For binary categories (Yes/No, Male/Female)
For decision-tree based models (Random Forest, XGBoost)
Do NOT use for:
Nominal data with many categories
(City → 1, 2, 3 creates artificial order)
One-Hot Encoding
One-Hot Encoding creates separate columns for each category.
Example:
Color: Red, Blue, Green
| Color | Red | Blue | Green |
|---|---|---|---|
| Red | 1 | 0 | 0 |
| Blue | 0 | 1 | 0 |
Python Code (Pandas):
one_hot = pd.get_dummies(df["Color"])
Scikit-learn:
from sklearn.preprocessing import OneHotEncoder
encoder = OneHotEncoder()
encoded = encoder.fit_transform(df[["Color"]]).toarray()
When to Use?
For nominal categories (no order)
For linear models (Logistic Regression, Linear Regression)
For neural networks
Drawback:
Creates many columns → “Curse of dimensionality”

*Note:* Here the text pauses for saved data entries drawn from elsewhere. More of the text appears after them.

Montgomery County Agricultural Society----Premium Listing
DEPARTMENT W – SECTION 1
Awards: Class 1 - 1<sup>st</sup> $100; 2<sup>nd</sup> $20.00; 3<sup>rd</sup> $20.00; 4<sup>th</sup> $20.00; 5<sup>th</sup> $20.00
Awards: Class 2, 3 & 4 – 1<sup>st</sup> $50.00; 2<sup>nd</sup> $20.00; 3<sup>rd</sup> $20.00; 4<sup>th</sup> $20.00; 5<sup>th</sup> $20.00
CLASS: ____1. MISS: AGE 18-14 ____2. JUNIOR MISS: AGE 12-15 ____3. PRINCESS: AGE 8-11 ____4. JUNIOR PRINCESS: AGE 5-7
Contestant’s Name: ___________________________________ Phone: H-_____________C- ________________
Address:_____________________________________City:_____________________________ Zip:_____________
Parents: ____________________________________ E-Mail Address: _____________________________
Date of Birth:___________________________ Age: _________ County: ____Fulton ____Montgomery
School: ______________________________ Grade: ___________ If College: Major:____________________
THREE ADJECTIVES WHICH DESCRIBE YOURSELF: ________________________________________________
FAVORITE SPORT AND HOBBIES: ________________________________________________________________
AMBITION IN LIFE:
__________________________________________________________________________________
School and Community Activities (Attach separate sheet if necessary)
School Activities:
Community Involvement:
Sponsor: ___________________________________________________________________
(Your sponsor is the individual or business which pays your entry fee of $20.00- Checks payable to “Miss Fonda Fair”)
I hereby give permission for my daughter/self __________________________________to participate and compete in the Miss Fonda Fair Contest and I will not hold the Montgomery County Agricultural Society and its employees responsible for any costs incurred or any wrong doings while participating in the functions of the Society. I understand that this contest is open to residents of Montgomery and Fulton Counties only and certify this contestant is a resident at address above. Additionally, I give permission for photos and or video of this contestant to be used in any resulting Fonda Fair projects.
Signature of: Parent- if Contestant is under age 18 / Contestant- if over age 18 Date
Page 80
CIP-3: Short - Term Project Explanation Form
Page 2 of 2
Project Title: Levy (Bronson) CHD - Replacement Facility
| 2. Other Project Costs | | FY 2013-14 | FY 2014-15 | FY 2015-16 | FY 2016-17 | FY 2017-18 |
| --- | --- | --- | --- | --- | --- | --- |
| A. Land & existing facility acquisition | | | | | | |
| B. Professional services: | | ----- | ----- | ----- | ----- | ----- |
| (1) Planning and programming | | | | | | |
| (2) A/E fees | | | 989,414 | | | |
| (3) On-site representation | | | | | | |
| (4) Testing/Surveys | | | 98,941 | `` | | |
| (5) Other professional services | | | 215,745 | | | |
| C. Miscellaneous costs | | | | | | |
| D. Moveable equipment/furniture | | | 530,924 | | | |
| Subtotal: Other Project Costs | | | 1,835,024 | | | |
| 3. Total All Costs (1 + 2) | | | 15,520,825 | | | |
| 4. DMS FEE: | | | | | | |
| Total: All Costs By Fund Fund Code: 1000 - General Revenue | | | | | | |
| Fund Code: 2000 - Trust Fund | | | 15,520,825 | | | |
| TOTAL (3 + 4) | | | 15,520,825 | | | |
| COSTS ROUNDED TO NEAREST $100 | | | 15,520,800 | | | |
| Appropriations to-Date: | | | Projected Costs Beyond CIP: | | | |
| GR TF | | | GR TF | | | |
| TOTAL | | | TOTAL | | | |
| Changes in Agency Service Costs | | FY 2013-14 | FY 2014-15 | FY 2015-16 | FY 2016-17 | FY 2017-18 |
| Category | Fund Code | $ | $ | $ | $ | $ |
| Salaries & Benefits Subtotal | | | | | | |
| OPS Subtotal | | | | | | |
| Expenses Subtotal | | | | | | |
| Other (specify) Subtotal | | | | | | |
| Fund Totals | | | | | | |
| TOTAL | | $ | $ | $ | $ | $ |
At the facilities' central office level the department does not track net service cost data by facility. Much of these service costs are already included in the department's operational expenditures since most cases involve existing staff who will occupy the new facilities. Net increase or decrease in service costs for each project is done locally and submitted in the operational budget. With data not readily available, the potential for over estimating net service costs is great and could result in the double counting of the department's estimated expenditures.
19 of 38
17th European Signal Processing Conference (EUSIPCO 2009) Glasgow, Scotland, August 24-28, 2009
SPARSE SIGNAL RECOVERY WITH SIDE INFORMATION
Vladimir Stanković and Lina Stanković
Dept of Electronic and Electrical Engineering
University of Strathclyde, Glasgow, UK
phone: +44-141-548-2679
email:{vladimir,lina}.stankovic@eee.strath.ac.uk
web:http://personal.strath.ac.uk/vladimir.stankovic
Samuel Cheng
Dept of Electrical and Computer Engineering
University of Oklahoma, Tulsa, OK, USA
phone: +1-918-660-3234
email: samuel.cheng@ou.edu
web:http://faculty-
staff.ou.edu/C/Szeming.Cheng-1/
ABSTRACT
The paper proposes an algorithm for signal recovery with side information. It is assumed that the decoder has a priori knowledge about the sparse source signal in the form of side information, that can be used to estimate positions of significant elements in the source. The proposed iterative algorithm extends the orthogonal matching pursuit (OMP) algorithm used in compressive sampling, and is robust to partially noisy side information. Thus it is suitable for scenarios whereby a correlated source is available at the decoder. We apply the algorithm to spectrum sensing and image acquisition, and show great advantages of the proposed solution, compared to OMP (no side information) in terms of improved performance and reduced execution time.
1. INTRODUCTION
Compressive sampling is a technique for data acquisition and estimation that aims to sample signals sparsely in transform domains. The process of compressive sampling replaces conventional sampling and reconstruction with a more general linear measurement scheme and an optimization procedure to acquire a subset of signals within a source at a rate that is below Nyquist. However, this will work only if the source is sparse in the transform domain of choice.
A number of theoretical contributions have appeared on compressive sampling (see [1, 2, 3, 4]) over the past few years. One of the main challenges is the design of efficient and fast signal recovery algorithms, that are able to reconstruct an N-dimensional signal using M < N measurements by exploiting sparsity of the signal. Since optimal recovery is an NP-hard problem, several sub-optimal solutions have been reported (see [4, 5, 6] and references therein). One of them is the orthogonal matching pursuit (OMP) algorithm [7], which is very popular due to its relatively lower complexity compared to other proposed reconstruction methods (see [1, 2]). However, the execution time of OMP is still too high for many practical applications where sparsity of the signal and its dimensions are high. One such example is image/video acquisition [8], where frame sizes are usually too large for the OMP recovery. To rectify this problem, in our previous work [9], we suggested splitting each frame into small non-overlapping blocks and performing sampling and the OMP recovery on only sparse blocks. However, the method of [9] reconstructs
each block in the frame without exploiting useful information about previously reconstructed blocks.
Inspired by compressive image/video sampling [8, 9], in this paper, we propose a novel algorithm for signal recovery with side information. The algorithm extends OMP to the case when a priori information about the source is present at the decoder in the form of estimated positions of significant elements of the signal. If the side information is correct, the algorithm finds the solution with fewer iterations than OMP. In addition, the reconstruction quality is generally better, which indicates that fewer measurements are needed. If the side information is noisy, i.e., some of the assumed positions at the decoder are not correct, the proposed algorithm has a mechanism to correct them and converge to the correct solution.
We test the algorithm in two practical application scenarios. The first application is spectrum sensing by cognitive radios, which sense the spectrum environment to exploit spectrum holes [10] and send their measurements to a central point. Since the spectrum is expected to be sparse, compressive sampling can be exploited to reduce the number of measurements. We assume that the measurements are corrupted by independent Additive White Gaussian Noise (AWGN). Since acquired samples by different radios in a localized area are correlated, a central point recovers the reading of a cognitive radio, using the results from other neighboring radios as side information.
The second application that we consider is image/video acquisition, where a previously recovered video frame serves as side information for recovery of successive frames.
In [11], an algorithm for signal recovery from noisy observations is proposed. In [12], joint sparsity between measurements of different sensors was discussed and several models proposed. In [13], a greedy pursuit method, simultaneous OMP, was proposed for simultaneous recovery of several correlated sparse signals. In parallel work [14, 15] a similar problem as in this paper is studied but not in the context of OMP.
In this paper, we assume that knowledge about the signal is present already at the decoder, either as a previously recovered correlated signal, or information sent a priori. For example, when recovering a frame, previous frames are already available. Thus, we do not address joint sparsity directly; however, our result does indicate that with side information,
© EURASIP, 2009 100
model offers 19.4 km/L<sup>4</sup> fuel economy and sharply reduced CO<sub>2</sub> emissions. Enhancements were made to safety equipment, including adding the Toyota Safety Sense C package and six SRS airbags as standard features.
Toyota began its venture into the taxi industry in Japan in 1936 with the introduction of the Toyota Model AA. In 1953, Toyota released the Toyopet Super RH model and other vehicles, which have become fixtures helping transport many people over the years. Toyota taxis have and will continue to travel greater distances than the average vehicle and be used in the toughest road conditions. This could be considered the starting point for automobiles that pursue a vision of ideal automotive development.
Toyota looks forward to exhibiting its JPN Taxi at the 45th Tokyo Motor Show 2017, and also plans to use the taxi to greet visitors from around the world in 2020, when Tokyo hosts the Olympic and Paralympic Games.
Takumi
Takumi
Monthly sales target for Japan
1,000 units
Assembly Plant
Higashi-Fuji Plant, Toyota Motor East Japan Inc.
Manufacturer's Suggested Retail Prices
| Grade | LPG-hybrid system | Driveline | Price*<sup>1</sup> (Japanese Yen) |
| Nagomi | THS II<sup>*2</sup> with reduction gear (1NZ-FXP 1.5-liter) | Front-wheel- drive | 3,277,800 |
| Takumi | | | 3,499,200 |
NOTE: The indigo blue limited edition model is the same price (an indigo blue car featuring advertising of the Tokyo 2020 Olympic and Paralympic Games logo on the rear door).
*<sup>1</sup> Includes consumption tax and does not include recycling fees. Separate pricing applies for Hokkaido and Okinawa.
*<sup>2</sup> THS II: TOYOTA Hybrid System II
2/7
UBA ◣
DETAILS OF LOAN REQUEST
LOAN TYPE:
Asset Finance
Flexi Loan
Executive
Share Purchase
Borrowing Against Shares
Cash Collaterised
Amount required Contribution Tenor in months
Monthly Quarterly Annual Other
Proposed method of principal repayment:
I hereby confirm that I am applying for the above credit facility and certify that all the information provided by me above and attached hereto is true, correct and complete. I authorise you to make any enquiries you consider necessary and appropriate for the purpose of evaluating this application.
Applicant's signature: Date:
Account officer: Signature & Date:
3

Ordinal Encoding (For Ordered Categories)
Use when categories have a natural order.
Examples:
Education Level:
Low (1) < Medium (2) < High (3)
Python Code:
from sklearn.preprocessing import OrdinalEncoder
encoder = OrdinalEncoder()
df["Education"] = encoder.fit_transform(df[["Education"]])
When to Use?
For ordinal features
For tree-based models
Target Encoding (Advanced Technique)
Replaces category with mean of target variable.
Example:
If “City” → average purchase rate:
| City | Avg Purchase |
|---|---|
| Delhi | 0.72 |
| Mumbai | 0.65 |
| Chennai | 0.54 |
Useful for:
Large number of categories
High-cardinality features
Risk:
Can cause data leakage
Always apply using train-test split
Binary Encoding (For Many Categories)
Each category is converted to binary digits.
Example:
Category → 10 → binary 1010
Creates 4 columns instead of 10 categories.
Useful for:
Thousands of unique values
NLP or high-cardinality datasets
Library: category_encoders
from category_encoders.binary import BinaryEncoder
encoder = BinaryEncoder(cols=["City"])
df_encoded = encoder.fit_transform(df)
Real-World Examples
Example 1: Bakery Customer Dataset
Columns: Gender, City, Age
Gender → Label Encoding
City → One-Hot Encoding
Age → No encoding needed (numeric)
Example 2: House Price Prediction
Column: “Condition” = Poor, Average, Good, Excellent
→ Ordinal Encoding (has order)
Example 3: E-commerce Data
City has 300 categories
→ Use Binary or Target Encoding
Python Example: Encoding All Types
import pandas as pd
from sklearn.preprocessing import LabelEncoder, OneHotEncoder, OrdinalEncoder
df = pd.DataFrame({
"Gender": ["Male", "Female", "Male"],
"City": ["Delhi", "Mumbai", "Delhi"],
"Education": ["Graduate", "Post-Graduate", "High School"]
})
# Label Encoding
le = LabelEncoder()
df["Gender"] = le.fit_transform(df["Gender"])
# One-Hot Encoding
df = pd.get_dummies(df, columns=["City"])
# Ordinal Encoding
education_order = [["High School", "Graduate", "Post-Graduate"]]
ord_enc = OrdinalEncoder(categories=education_order)
df["Education"] = ord_enc.fit_transform(df[["Education"]])
print(df)